Facebook mène d’autres travaux en matière de rétention des utilisateurs, à travers des fonctionnalités améliorées de prévisualisation, du partage en groupe et d’identification d’amis appliquées notamment à Messenger.
Pour les start-up disposant d’une application en production ou en exploitation et qui cherchent des ressources (support technique, invitation à des événements, crédit publicitaire), il existe un programme baptisé FBStart.
Frenchies au rapport
Pour illustrer ses propos, Facebook a convié quatre éditeurs français dans les locaux de TheFamily.
En tête de liste, Happn, représentée par son COO Philippe Meriaux. Lancée en bêta à la Saint-Valentin 2014 par trois associés dont Didier Rappaport (cofondateur de Dailymotion), cette application de rencontres est fondée sur deux dimensions : l’hypergéolocalisation et le temps réel « pour retrouver quelqu’un que l’on vient de croiser ».
Auteure, en décembre dernier, d’une levée de fonds de 6,5 millions d’euros auprès de DN Capital (fonds anglo-saxon) et d’Alven Capital, Happn s’appuie intégralement sur Facebook Connect pour éviter les faux comptes.
Facebook représente par ailleurs la majeure partie du budget marketing, « jusqu’à 100 % en début de marché » de l’aveu de Philippe Meriaux, l’objectif étant de « créer des noyaux d’utilisateurs dans un périmètre géographique restreint ».
Créée en 2004 par David Papazian (ancien de Gameloft) Mobigame a décollé avec le jeu Zombie Tsunami, qui compte 20 millions de joueurs actifs par mois. Facebook est au coeur du dispositif, le but étant de « manger ses amis ».
Ayant basculé d’un modèle premium à du freemium, Mobigame a ouvert une page publicitaire avec les bannières et interstitiels d’Audience Network.
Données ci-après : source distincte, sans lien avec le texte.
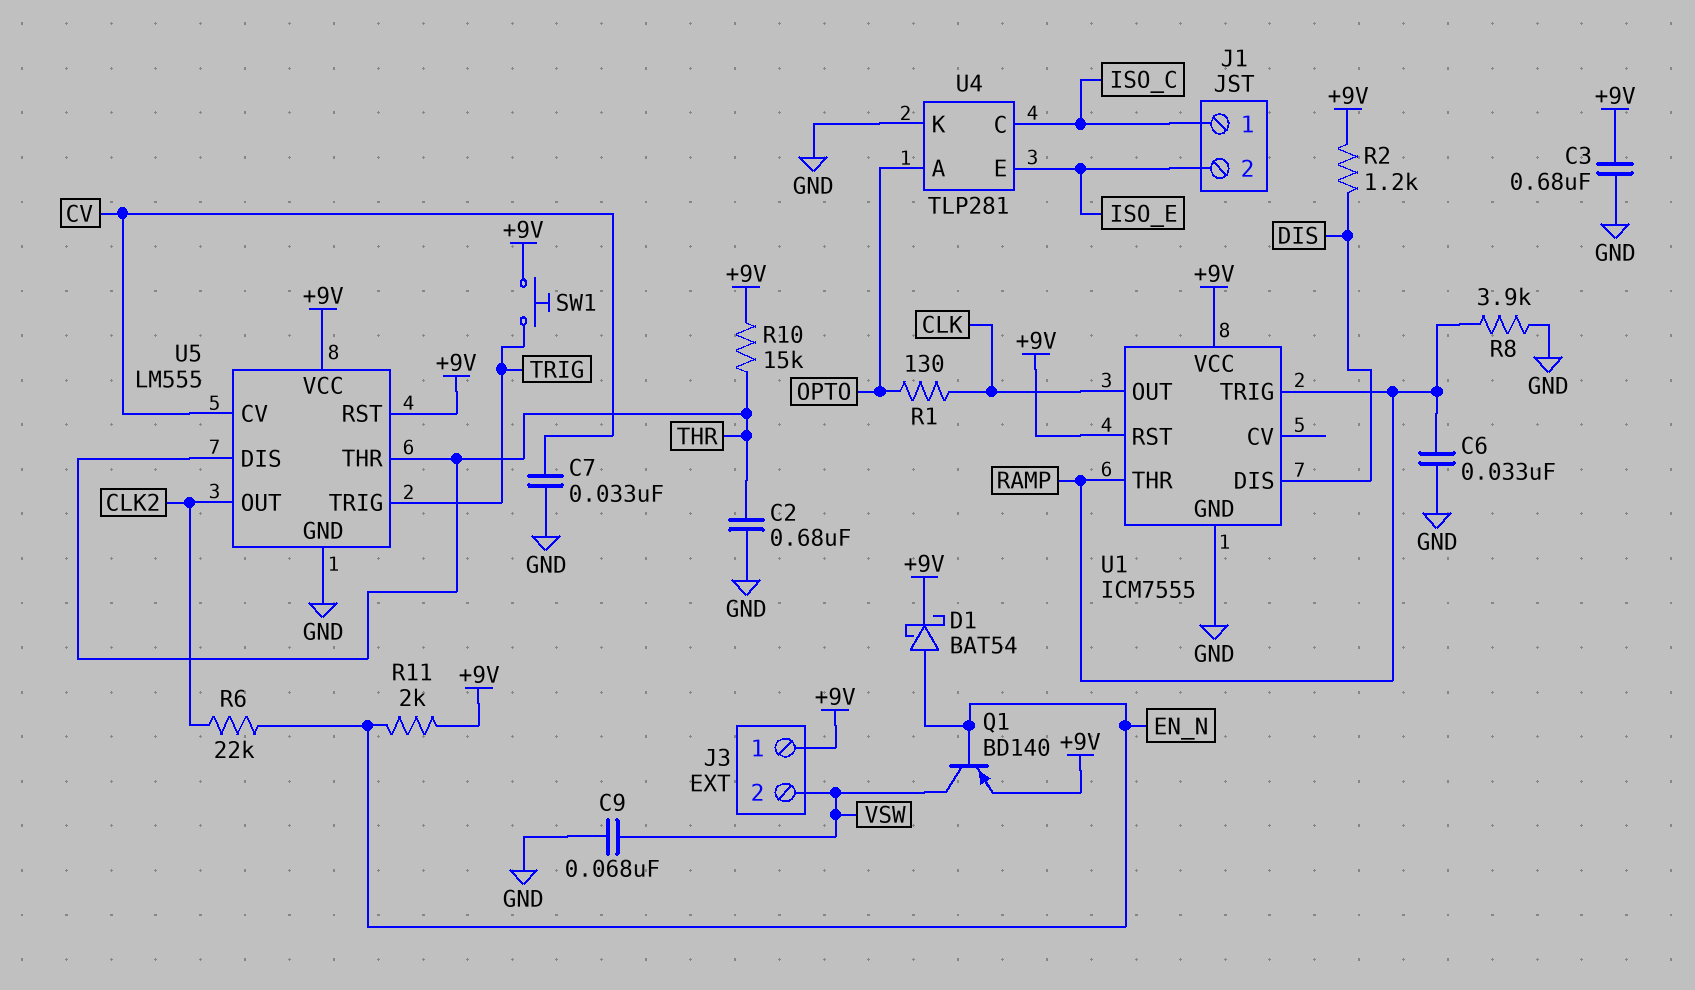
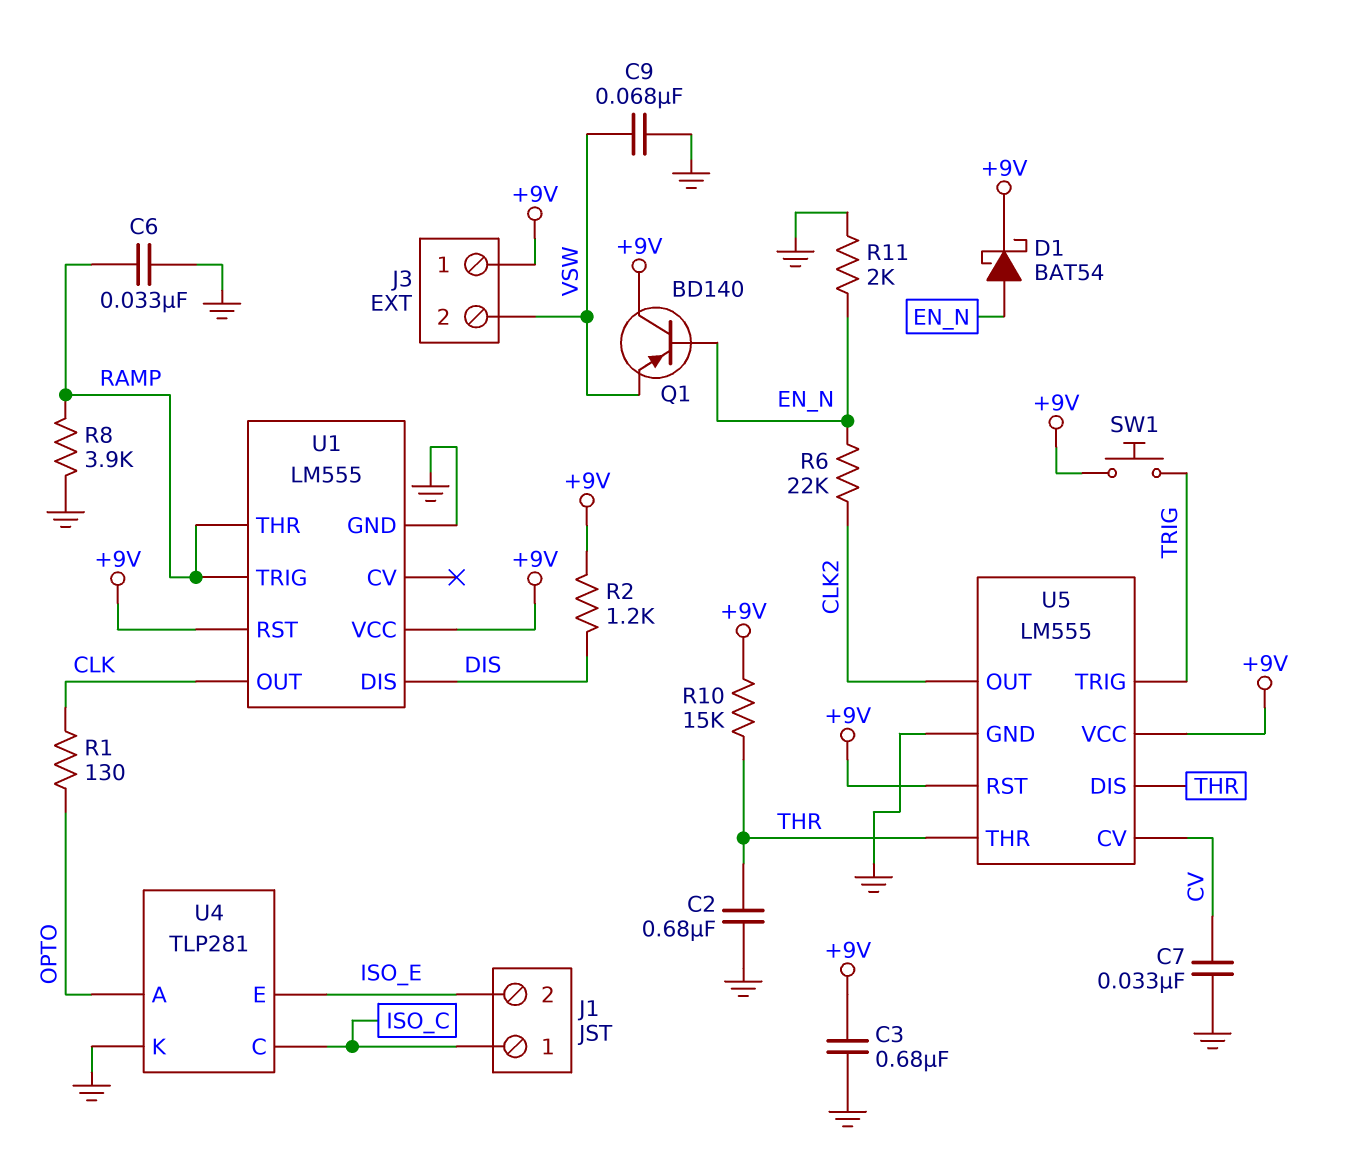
Q1: PNP BD140 (B EN_N, C VSW, E +9V) -> PNP BD140 (B EN_N, C +9V, E VSW)
R11: 2k (+9V, EN_N) -> 2k (EN_N, GND)
U1: ICM7555 -> LM555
Quant aux options offertes par la plate-forme Parse, elles ont permis de porter à « 60 % le taux de rétention à 7 jours pour les utilisateurs connectés via Facebook, contre 40 % au global », selon David Papazian.
Alors que l’expérience de Mobigame se compte en années, celle de Pleek se compte plutôt en mois. Mais cette application imaginée par Rémi Bardoux a déjà séduit la chanteuse Nicki Minaj, l’animateur Camille Combal ou encore le footballeur Karim Benzema.
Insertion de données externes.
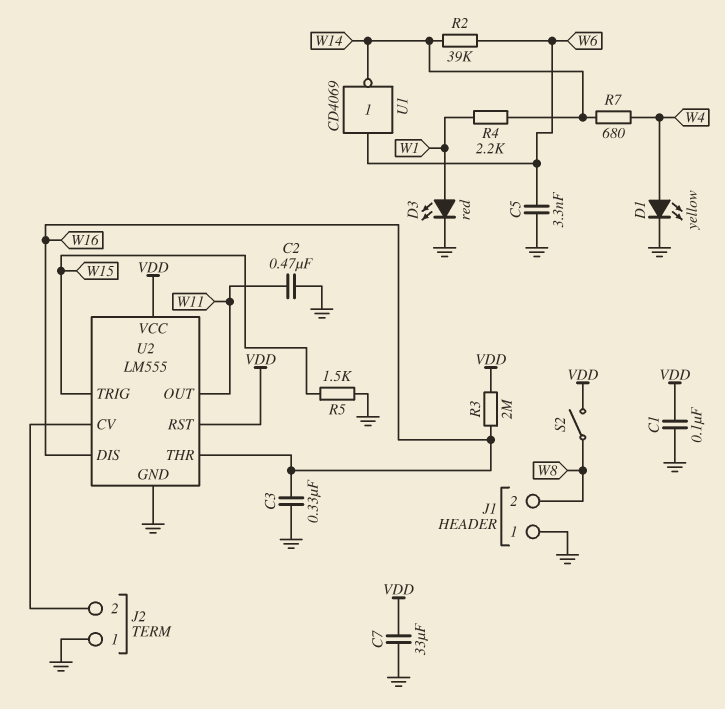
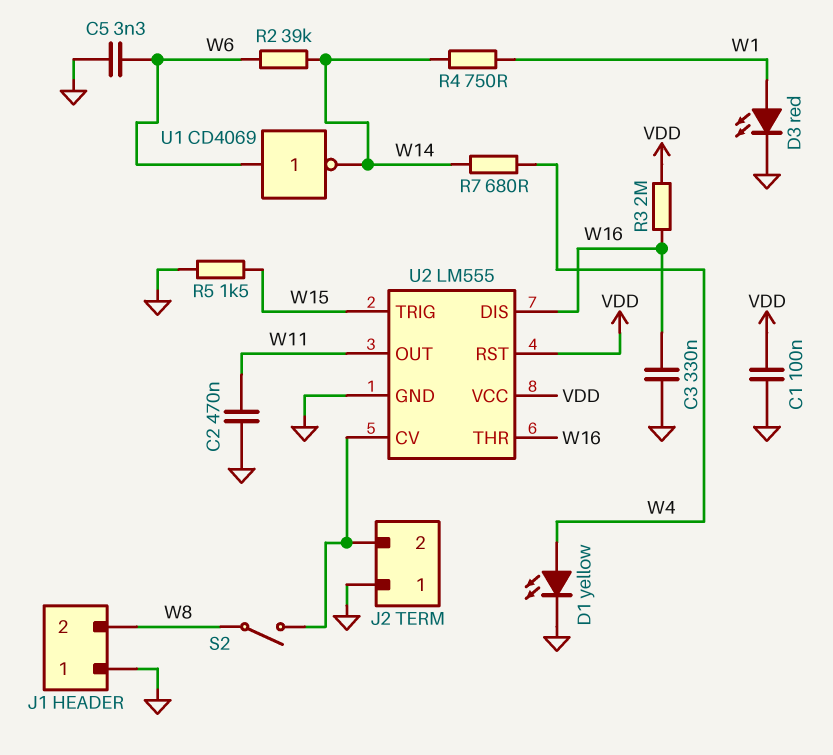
C7: 33uF (GND, VDD) -> none
R4: 2.2k (W1, W14) -> 750 (W1, W14)
S2: switch (VDD, W8) -> switch (J2/2, W8)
Elle permet, sur le principe du réseau social, de réaliser des mosaïques participatives. Une première photo est publiée et les commentaires se font sont sous la forme d’images ou de vidéos.
Passée par le campus parisien du fonds d’investissement Partech Ventures, Pleek utilise Analytics for Apps et les options enrichies de Facebook Messenger pour « entrer dans les discussions privées », au dire de Rémi Bardoux.
Rad songe aussi à utiliser Messenger pour envoyer des photos de ses produits. Le site, qui proposait à l’origine des ventes privées avec réductions sur invitation d’amis, se positionne aujourd’hui comme une marque de mode avec 2 millions de membres en France, en Angleterre et aux États-Unis.
Il utilise Facebook pour accompagner son basculement du site mobile vers une application mobile (en cours de finalisation). « 50 % de nos utilisateurs passent aujourd’hui par Facebook Connect », précise le COO Alexandre Ali. Et 70 % du budget publicitaire est dépensé sur le réseau social.
Quand on questionne les quatre membres de ce panel à propos des points d’inflexion dans les stratégies respectives de leurs entreprises, les avis varient : pour certains, le succès est arrivé lors du lancement dans un pays donné.